Karbon kommt unter anderem an Motorhaube und Kotflügeln zum Einsatz. Geschmiedete Räder tragen Michelin Pilot Sport Cup 2-Reifen. Ein Lufteinlass in der Haube, Entlüftungsöffnungen an den Kotflügeln und ein manuell in Ein-Grad-Schritten verstellbarer Heckflügel sollen die Aerodynamik anpassbar machen. Deren Gestaltung orientiert sich am wasserstoffbetriebenen GR-Corolla-Rennwagen aus der Super-Taikyu-Serie.
Für längere Belastung auf der Strecke erhält das Sondermodell außerdem eine Ladeluftkühler-Besprühung. Die Rückbank entfällt vollständig, während vorn leichtere Schalensitze eingebaut werden. Damit bietet der GRMN Corolla nur noch Platz für zwei Personen.
Der hohe Aufpreis bezahlt vor allem Exklusivität
Der reguläre GR Corolla startet laut den vorliegenden US-Preisangaben bei 40.520 US-Dollar. Der GRMN liegt damit mehr als 50 Prozent darüber, obwohl die Leistung nicht steigt.
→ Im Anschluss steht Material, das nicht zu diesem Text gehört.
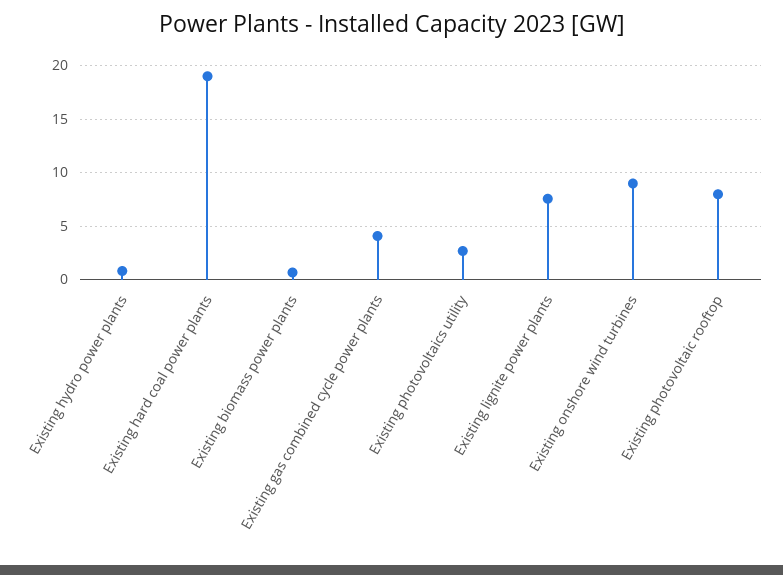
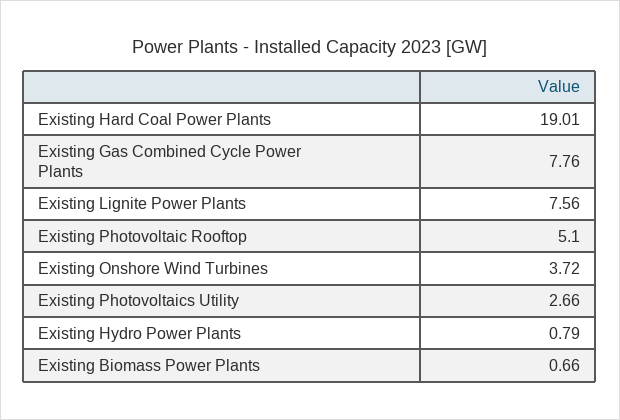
  {
    "Existing hydro power plants": 0.79,
    "Existing hard coal power plants": 19.01,
    "Existing biomass power plants": 0.66,
-   "Existing gas combined cycle power plants": 4,
+   "Existing gas combined cycle power plants": 7.76,
    "Existing photovoltaics utility": 2.66,
    "Existing lignite power plants": 7.56,
-   "Existing onshore wind turbines": 9,
+   "Existing onshore wind turbines": 3.72,
-   "Existing photovoltaic rooftop": 8
+   "Existing photovoltaic rooftop": 5.1
  }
Auch die Ausstattung wirkt nicht durchgehend luxuriös: Zur Wahl stehen nur zwei Farben, das Infotainment misst acht Zoll, und eine Automatikoption gibt es nicht.
Preislich nähert sich der kompakte Toyota sogar dem GR Supra Final Edition, für den 70.645 US-Dollar genannt werden. Der Vergleich zeigt, worauf Toyota bei dem Sondermodell setzt: nicht auf das günstigste Verhältnis von Leistung zu Preis, sondern auf eine stark begrenzte Auflage, spezielle Rennstreckentechnik und nummerierte Plaketten.
Für Käufer bedeutet das: Der erhebliche Mehrpreis lässt sich vor allem dann rechtfertigen, wenn Seltenheit und Werksabstimmung wichtiger sind als reine Leistungsdaten oder Alltagstauglichkeit.
Zum Paket gehören zudem eine einjährige Mitgliedschaft bei der US-Motorsportorganisation National Auto Sport Association und die kostenlose Teilnahme an einer Fahrveranstaltung mit professioneller Anleitung. Ob und in welcher Form solche Leistungen außerhalb der USA angeboten würden, geht aus den Berichten nicht hervor.
Für den deutschen Markt bleibt deshalb nicht nur die Verfügbarkeit offen. Auch der umgerechnete US-Basispreis wäre kein möglicher deutscher Listenpreis: Steuern, Überführung, regionale Ausstattung und Vertriebsbedingungen unterscheiden sich. Einen besonderen lokalen Bezug hat das Auto dennoch durch seine am Nürburgring entwickelte Fahrwerksabstimmung – selbst wenn das fertige Sondermodell hierzulande kaum zu sehen sein dürfte.
Ist die Nürburgring-Abstimmung den hohen Aufpreis wert, oder wäre für Sie ein regulärer GR Corolla die sinnvollere Wahl?